Monday, August 23, 2010

Scientists Discover Major Oversite in San Andreas Fault Earthquake Frequency

Southern Californians should be getting real nervous since a new study released shows scientists way underestimated the frequency of major earthquakes on the San Andreas Fault.  Previously they had predicted a pattern of the largest earthquakes occurring every 250-450 years at the fault section 100 miles from Los Angeles.  In fact, the last major earthquake near the Carrizo Plain area was in 1857.  
"The new study used more sophisticated methods in discovering former earthquakes.  Scientists dug deep trenches and used carbon dating and sophisticated imaging technology known as lidar to find signs of earth movements.  The results were stunning as scientists were able to confirm earthquakes dating back to the 15th Century, creating a far more complete record then previously known." - LA Times

The new research proved earlier scientific observations badly underestimated the number of major earthquakes.  In a nutshell, what this all means is that an earthquake is long overdue by over 150 years. 
"Thomas Jordan, director of the Southern California Earthquake Center, said the fault is 'locked and loaded.
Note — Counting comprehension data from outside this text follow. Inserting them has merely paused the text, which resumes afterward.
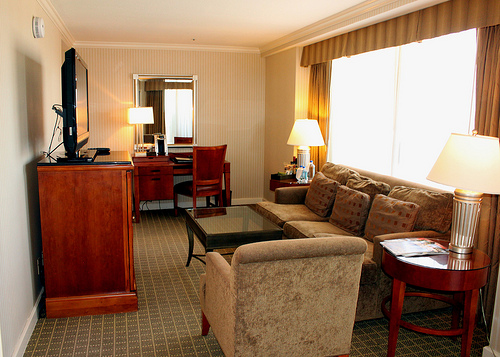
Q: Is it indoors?
A: Yes, it is indoors.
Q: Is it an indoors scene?
A: Yes, it is indoors.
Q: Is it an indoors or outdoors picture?
A: It is indoors.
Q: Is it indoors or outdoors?
A: It is indoors.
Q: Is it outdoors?
A: No, it is indoors.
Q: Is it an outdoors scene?
A: No, it is indoors.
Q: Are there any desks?
A: Yes, there is a desk.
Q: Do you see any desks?
A: Yes, there is a desk.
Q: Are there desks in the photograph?
A: Yes, there is a desk.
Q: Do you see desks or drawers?
A: Yes, there is a desk.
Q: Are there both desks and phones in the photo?
A: No, there is a desk but no phones.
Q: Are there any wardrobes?
A: No, there are no wardrobes.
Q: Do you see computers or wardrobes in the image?
A: No, there are no wardrobes or computers.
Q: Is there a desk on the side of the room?
A: Yes, there is a desk on the side of the room.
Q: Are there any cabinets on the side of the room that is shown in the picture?
A: No, there is a desk on the side of the room.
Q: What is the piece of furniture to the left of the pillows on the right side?
A: The piece of furniture is a desk.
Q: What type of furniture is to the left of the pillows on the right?
A: The piece of furniture is a desk.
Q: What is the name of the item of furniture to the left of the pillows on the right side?
A: The piece of furniture is a desk.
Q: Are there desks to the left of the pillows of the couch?
A: Yes, there is a desk to the left of the pillows.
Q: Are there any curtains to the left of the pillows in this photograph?
A: No, there is a desk to the left of the pillows.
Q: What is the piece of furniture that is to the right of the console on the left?
A: The piece of furniture is a desk.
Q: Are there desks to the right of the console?
A: Yes, there is a desk to the right of the console.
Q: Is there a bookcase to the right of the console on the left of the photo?
A: No, there is a desk to the right of the console.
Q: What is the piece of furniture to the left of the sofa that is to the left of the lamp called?
A: The piece of furniture is a desk.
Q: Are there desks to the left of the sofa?
A: Yes, there is a desk to the left of the sofa.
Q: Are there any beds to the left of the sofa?
A: No, there is a desk to the left of the sofa.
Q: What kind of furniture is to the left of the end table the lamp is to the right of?
A: The piece of furniture is a desk.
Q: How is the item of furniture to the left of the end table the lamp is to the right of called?
A: The piece of furniture is a desk.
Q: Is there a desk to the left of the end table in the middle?
A: Yes, there is a desk to the left of the end table.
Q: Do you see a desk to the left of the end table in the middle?
A: Yes, there is a desk to the left of the end table.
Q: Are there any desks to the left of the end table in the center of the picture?
A: Yes, there is a desk to the left of the end table.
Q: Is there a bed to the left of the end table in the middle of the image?
A: No, there is a desk to the left of the end table.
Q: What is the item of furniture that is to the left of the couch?
A: The piece of furniture is a desk.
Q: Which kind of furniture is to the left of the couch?
A: The piece of furniture is a desk.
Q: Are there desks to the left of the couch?
A: Yes, there is a desk to the left of the couch.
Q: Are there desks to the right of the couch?
A: No, the desk is to the left of the couch.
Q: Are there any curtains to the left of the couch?
A: No, there is a desk to the left of the couch.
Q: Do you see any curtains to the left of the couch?
A: No, there is a desk to the left of the couch.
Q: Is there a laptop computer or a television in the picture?
A: Yes, there is a television.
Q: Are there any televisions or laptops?
A: Yes, there is a television.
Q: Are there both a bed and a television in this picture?
A: No, there is a television but no beds.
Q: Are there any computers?
A: No, there are no computers.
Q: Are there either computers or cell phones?
A: No, there are no computers or cell phones.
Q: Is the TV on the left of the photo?
A: Yes, the TV is on the left of the image.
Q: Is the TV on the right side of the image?
A: No, the TV is on the left of the image.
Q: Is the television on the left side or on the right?
A: The television is on the left of the image.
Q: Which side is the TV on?
A: The TV is on the left of the image.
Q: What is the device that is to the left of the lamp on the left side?
A: The device is a television.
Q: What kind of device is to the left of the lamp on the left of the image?
A: The device is a television.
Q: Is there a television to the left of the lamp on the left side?
A: Yes, there is a television to the left of the lamp.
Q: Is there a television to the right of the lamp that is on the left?
A: No, the television is to the left of the lamp.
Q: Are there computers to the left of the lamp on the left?
A: No, there is a television to the left of the lamp.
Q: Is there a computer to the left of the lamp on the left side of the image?
A: No, there is a television to the left of the lamp.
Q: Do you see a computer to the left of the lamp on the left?
A: No, there is a television to the left of the lamp.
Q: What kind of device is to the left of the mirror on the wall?
A: The device is a television.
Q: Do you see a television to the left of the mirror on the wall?
A: Yes, there is a television to the left of the mirror.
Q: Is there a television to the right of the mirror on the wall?
A: No, the television is to the left of the mirror.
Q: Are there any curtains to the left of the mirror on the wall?
A: No, there is a television to the left of the mirror.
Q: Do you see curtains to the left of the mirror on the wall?
A: No, there is a television to the left of the mirror.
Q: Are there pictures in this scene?
A: No, there are no pictures.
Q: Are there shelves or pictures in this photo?
A: No, there are no pictures or shelves.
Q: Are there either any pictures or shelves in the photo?
A: No, there are no pictures or shelves.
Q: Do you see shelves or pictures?
A: No, there are no pictures or shelves.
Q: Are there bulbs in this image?
A: No, there are no bulbs.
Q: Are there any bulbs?
A: No, there are no bulbs.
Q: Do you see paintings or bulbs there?
A: No, there are no bulbs or paintings.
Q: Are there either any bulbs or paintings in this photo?
A: No, there are no bulbs or paintings.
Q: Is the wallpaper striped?
A: Yes, the wallpaper is striped.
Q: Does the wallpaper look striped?
A: Yes, the wallpaper is striped.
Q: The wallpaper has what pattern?
A: The wallpaper is striped.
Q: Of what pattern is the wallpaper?
A: The wallpaper is striped.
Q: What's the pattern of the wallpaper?
A: The wallpaper is striped.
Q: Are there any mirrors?
A: Yes, there is a mirror.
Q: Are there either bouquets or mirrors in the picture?
A: Yes, there is a mirror.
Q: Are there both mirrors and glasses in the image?
A: No, there is a mirror but no glasses.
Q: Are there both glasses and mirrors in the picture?
A: No, there is a mirror but no glasses.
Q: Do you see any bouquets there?
A: No, there are no bouquets.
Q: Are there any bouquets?
A: No, there are no bouquets.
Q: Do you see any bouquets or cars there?
A: No, there are no bouquets or cars.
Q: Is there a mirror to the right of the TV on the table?
A: Yes, there is a mirror to the right of the television.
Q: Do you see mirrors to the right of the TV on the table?
A: Yes, there is a mirror to the right of the television.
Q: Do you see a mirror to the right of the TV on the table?
A: Yes, there is a mirror to the right of the television.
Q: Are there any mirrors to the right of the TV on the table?
A: Yes, there is a mirror to the right of the television.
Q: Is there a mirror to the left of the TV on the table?
A: No, the mirror is to the right of the TV.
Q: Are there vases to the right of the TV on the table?
A: No, there is a mirror to the right of the television.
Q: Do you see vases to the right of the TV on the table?
A: No, there is a mirror to the right of the television.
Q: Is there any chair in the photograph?
A: Yes, there is a chair.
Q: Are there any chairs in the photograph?
A: Yes, there is a chair.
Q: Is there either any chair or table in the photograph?
A: Yes, there is a chair.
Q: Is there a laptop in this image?
A: No, there are no laptops.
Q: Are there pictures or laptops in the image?
A: No, there are no laptops or pictures.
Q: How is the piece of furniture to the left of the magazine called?
A: The piece of furniture is a chair.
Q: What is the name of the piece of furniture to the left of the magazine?
A: The piece of furniture is a chair.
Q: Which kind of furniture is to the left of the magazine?
A: The piece of furniture is a chair.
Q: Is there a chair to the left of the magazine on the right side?
A: Yes, there is a chair to the left of the magazine.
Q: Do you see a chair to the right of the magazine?
A: No, the chair is to the left of the magazine.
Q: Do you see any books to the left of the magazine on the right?
A: No, there is a chair to the left of the magazine.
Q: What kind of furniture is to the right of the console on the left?
A: The piece of furniture is a chair.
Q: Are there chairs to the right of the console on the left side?
A: Yes, there is a chair to the right of the console.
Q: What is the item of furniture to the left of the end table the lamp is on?
A: The piece of furniture is a chair.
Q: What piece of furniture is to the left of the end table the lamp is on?
A: The piece of furniture is a chair.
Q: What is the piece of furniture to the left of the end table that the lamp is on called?
A: The piece of furniture is a chair.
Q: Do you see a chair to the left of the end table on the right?
A: Yes, there is a chair to the left of the end table.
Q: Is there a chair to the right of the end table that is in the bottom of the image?
A: No, the chair is to the left of the end table.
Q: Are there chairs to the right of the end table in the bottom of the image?
A: No, the chair is to the left of the end table.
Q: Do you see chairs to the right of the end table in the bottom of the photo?
A: No, the chair is to the left of the end table.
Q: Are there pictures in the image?
A: No, there are no pictures.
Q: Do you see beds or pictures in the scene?
A: No, there are no pictures or beds.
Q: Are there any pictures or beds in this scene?
A: No, there are no pictures or beds.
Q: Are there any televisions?
A: Yes, there is a television.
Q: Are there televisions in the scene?
A: Yes, there is a television.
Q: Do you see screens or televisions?
A: Yes, there is a television.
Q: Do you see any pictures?
A: No, there are no pictures.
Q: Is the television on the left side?
A: Yes, the television is on the left of the image.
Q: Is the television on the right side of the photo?
A: No, the television is on the left of the image.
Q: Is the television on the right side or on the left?
A: The television is on the left of the image.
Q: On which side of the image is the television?
A: The television is on the left of the image.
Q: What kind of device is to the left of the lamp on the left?
A: The device is a television.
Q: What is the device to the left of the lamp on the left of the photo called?
A: The device is a television.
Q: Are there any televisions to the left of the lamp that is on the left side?
A: Yes, there is a television to the left of the lamp.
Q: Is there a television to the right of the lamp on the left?
A: No, the television is to the left of the lamp.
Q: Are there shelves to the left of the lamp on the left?
A: No, there is a television to the left of the lamp.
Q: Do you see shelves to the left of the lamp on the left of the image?
A: No, there is a television to the left of the lamp.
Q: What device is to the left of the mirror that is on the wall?
A: The device is a television.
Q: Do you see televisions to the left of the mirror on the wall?
A: Yes, there is a television to the left of the mirror.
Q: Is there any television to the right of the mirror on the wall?
A: No, the television is to the left of the mirror.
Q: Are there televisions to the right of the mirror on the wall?
A: No, the television is to the left of the mirror.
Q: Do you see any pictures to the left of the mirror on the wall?
A: No, there is a television to the left of the mirror.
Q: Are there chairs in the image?
A: Yes, there is a chair.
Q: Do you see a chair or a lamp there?
A: Yes, there is a chair.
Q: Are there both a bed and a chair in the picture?
A: No, there is a chair but no beds.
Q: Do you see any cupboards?
A: No, there are no cupboards.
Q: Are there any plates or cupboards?
A: No, there are no cupboards or plates.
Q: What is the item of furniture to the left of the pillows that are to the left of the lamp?
A: The piece of furniture is a chair.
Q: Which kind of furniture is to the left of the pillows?
A: The piece of furniture is a chair.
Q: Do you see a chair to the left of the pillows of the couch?
A: Yes, there is a chair to the left of the pillows.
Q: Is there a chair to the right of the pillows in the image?
A: No, the chair is to the left of the pillows.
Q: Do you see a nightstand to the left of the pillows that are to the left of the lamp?
A: No, there is a chair to the left of the pillows.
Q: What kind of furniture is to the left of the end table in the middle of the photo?
A: The piece of furniture is a chair.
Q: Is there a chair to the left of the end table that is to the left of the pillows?
A: Yes, there is a chair to the left of the end table.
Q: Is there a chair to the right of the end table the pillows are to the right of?
A: No, the chair is to the left of the end table.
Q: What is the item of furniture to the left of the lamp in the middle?
A: The piece of furniture is a chair.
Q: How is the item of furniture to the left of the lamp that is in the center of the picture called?
A: The piece of furniture is a chair.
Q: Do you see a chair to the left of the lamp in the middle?
A: Yes, there is a chair to the left of the lamp.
It's been a long time since an earthquake has occurred on that fault — over 150 years.'" - LA Times
The San Andreas fault is considered one of the most dangerous in Southern California, partly because it is so long that its southern section is capable of producing a temblor as large as magnitude 8.1.

As a San Franciscan, I must ask, an 8.1 earthquake as the largest?  Is that all?  Some scientists claim a 10.0 earthquake is possible in San Francisco which would flatten it like a pancake in a blink of an eye.